TASK GOAL
In the listing that follows, locate the line containing "your web browser, or" and the line containing "We will not". Retype exactly those two lines and every line between them, and nothing more.

EXERCISE DATA
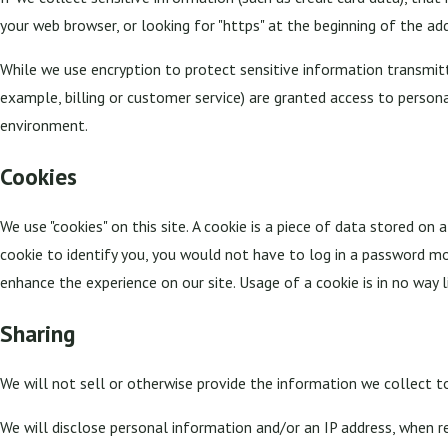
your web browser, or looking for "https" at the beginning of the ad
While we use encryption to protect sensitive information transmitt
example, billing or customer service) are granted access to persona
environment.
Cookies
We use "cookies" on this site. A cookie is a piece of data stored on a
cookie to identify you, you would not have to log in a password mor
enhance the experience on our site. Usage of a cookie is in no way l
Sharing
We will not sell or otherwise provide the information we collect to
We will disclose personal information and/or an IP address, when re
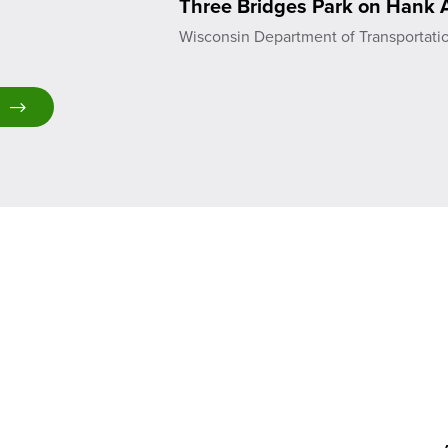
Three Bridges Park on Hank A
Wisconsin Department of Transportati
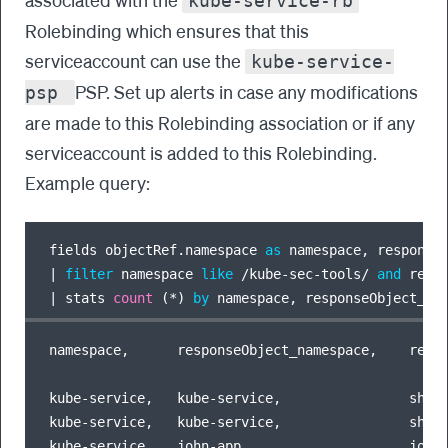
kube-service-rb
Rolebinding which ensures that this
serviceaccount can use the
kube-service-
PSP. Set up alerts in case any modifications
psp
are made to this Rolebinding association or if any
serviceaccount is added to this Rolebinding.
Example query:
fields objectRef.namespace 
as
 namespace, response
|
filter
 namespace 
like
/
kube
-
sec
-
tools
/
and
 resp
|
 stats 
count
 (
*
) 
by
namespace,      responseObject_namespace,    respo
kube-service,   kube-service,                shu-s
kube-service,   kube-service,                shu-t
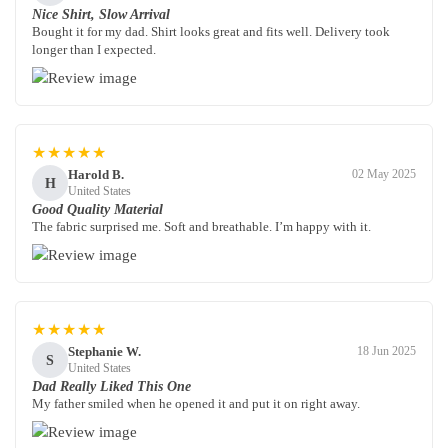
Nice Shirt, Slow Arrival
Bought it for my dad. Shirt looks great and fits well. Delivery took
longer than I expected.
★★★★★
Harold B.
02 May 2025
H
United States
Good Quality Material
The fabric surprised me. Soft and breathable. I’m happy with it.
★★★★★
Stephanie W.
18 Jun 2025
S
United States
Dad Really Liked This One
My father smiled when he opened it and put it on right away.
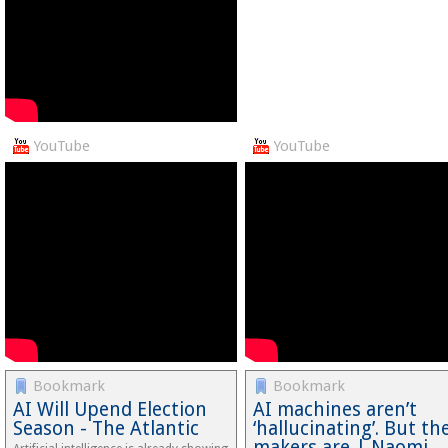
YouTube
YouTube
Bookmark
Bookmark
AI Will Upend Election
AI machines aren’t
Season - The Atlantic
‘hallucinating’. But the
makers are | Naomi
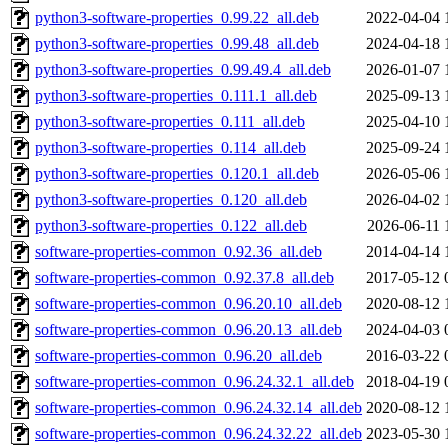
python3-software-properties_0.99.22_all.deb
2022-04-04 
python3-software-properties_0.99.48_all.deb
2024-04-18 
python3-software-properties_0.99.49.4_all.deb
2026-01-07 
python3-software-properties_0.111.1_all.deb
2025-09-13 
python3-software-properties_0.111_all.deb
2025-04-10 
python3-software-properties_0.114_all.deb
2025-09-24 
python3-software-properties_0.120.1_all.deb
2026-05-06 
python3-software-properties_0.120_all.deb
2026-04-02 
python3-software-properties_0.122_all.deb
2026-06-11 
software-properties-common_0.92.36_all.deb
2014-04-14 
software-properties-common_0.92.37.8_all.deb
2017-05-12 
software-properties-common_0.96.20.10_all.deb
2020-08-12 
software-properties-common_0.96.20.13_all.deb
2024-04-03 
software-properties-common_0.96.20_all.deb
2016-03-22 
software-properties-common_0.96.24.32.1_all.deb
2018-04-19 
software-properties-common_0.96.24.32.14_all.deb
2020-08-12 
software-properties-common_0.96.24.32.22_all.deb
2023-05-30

...

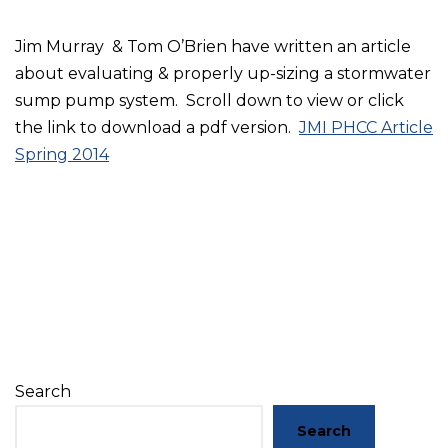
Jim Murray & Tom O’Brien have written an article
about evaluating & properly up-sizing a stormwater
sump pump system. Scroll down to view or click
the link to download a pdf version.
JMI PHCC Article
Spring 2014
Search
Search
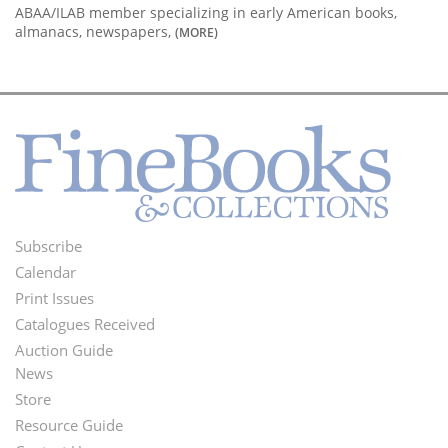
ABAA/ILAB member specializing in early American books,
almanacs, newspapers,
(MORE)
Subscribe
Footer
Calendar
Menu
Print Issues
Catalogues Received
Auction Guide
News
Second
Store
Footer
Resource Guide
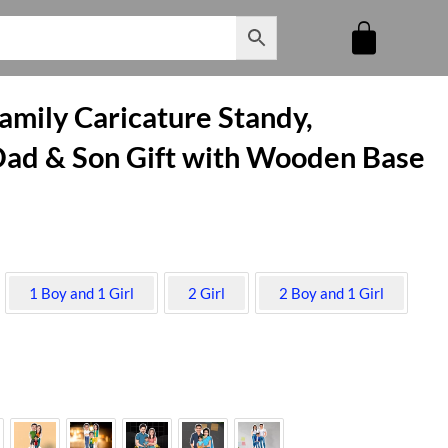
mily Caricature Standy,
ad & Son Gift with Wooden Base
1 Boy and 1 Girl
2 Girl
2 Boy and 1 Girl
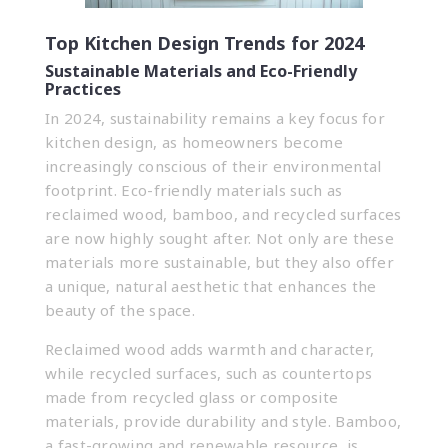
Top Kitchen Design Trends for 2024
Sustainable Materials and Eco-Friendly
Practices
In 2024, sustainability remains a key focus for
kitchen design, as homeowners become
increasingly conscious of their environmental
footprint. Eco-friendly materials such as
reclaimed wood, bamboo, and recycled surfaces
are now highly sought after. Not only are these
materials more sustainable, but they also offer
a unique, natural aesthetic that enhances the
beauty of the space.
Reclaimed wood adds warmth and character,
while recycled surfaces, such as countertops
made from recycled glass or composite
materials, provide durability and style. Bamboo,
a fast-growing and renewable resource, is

ANSWER SPACE
your web browser, or looking for "https" at the beginning of the ad
While we use encryption to protect sensitive information transmitt
example, billing or customer service) are granted access to persona
environment.
Cookies
We use "cookies" on this site. A cookie is a piece of data stored on a
cookie to identify you, you would not have to log in a password mor
enhance the experience on our site. Usage of a cookie is in no way l
Sharing
We will not sell or otherwise provide the information we collect to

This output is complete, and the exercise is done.